Have we been looking at the Declaration all wrong for decades? Are we forgetting what the Revolution was really about?
So to celebrate the 4th, the entire NPR staff read out the Declaration of Independence, each one reading about a paragraph or so.
I’ve read the declaration many times, and had it read to me. But as it was 6 AM when I heard it, I wasn’t focusing on it, and so it was like I heard it all over again.
Ever since I was a little kid, I’ve been told that the revolution was all about unfair taxes. And it’s pretty clear unfair taxes were a concern. The Stamp Act meant that printing important tracts, books and leaflets would quickly become prohibitively expensive. The Tea Tax ensured that everyone who wanted to drink a nice, hot, cholera-free beverage was going to lose money. And there were of course many other unfair or stupid taxes.
But the Declaration seems to put unfair taxes pretty low on the list. The word "tax" is mentioned only a few times, and usually as the last thing on a list of greivances. What these guys seem more concerned with is the fact that their government doesn’t care about them. It represents the interests of the King’s cronies and isn’t afraid to use the police and military to ensure that monopolies stay in place. They complain again and again that local authorities are being overruled by distant, greedy lords, and that when the locals need to put a very important law into effect TODAY, the King stalls it for months or years so that he can make sure nobody on his side would be financially harmed or insulted by the new law. And, of course, there’s the fact that the King hires mercenaries and installs them in places where they aren’t welcome and protects them from legal prosecution.

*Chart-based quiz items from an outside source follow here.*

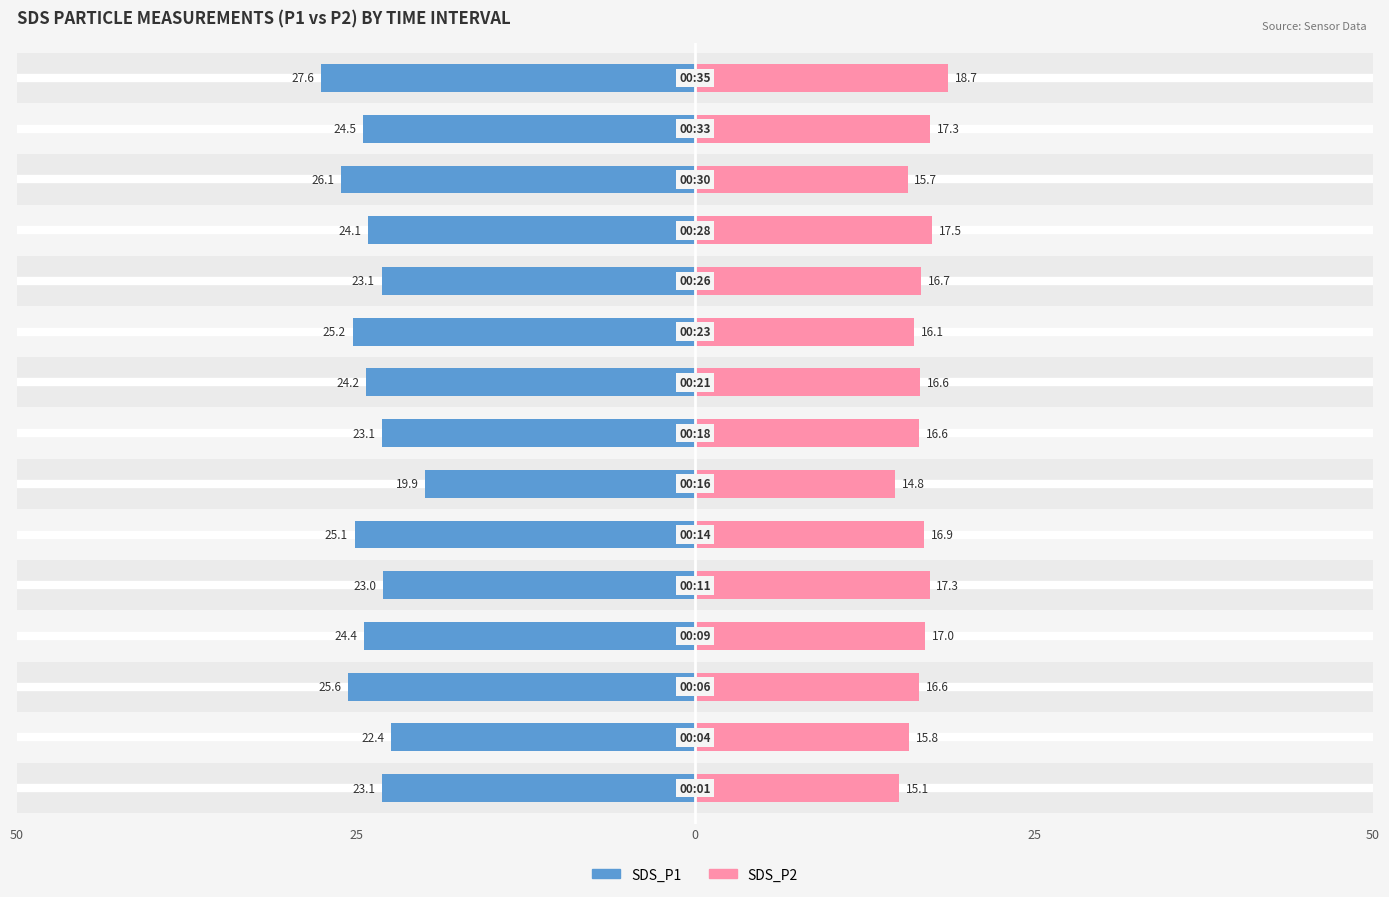

True or false: SDS_P2 has a value of 8.6 at 50.

False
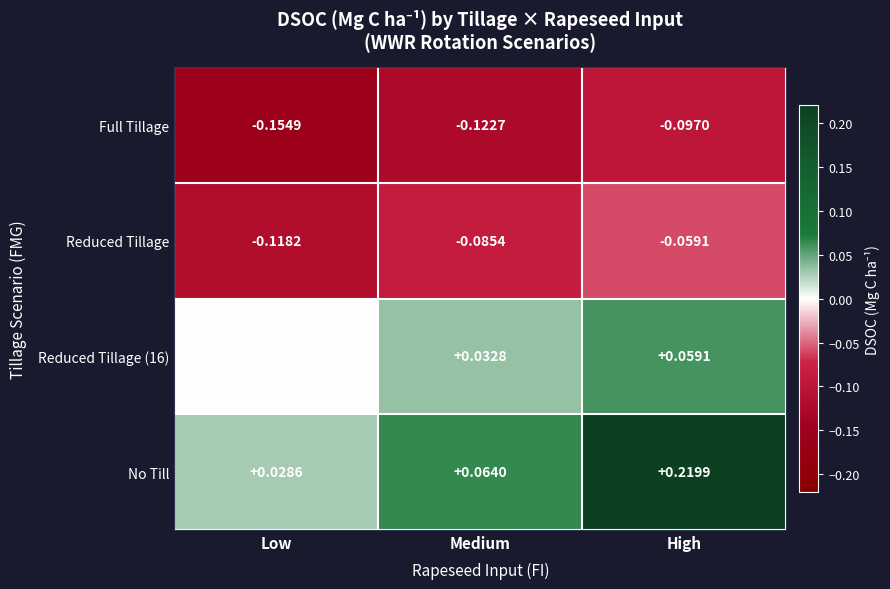

At which label is Full Tillage closest to 0?

High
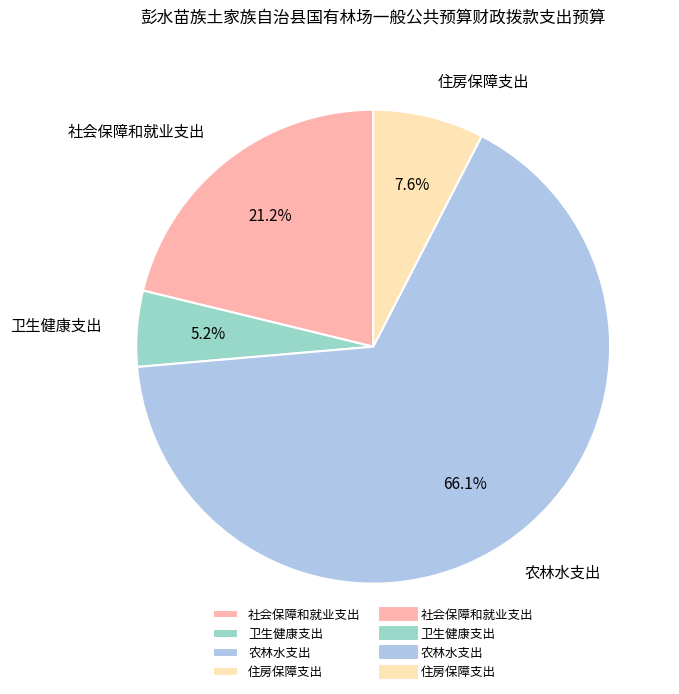

Rank the categories by value from highest to lowest.

农林水支出, 社会保障和就业支出, 住房保障支出, 卫生健康支出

I can’t help but think, then, that there are a lot of people who have gone to a lot of trouble to make me believe that the Declaration and Revolution were about taxes, when in fact they were really about the same things we complain about today. Just as the Founding Fathers chafed under unfair government monopolies, so do we chafe under the inability to select which bloated monopolies control our access to telephony, electricity, water, and the internet. Yesterday’s Hessian mercenaries are today’s Blackwater, both allowed to operate free from legal prosecution even on American soil. And when the common man needs sensible laws concerning gun control, healthcare reform, and banking regulation, these laws are held up in Congress until every rich croney corporation gets a chance to dilute the law to meaninglessness, or until it is killed entirely.
When you get down to it, the founding fathers were pretty much like us. They weren’t gods, they weren’t anti-tax zealots, they were just a bunch of intelligent, hardworking men who wanted to get a fair shake in the world. And they couldn’t do that if they were being oppressed by a government that didn’t listen to them, police and mercenaries immune to prosecution, and corporations whose monopolies prevented competition and innovation.
Just like we have now.
So I can see why the big corporate goons and their lackeys in government would want us to get all steamed about taxes, and work so hard to make us forget that the founding fathers were less concerned with taxes than they were a government which didn’t care about them. Because our government doesn’t care about us. And there are a lot of people who want it to stay that way.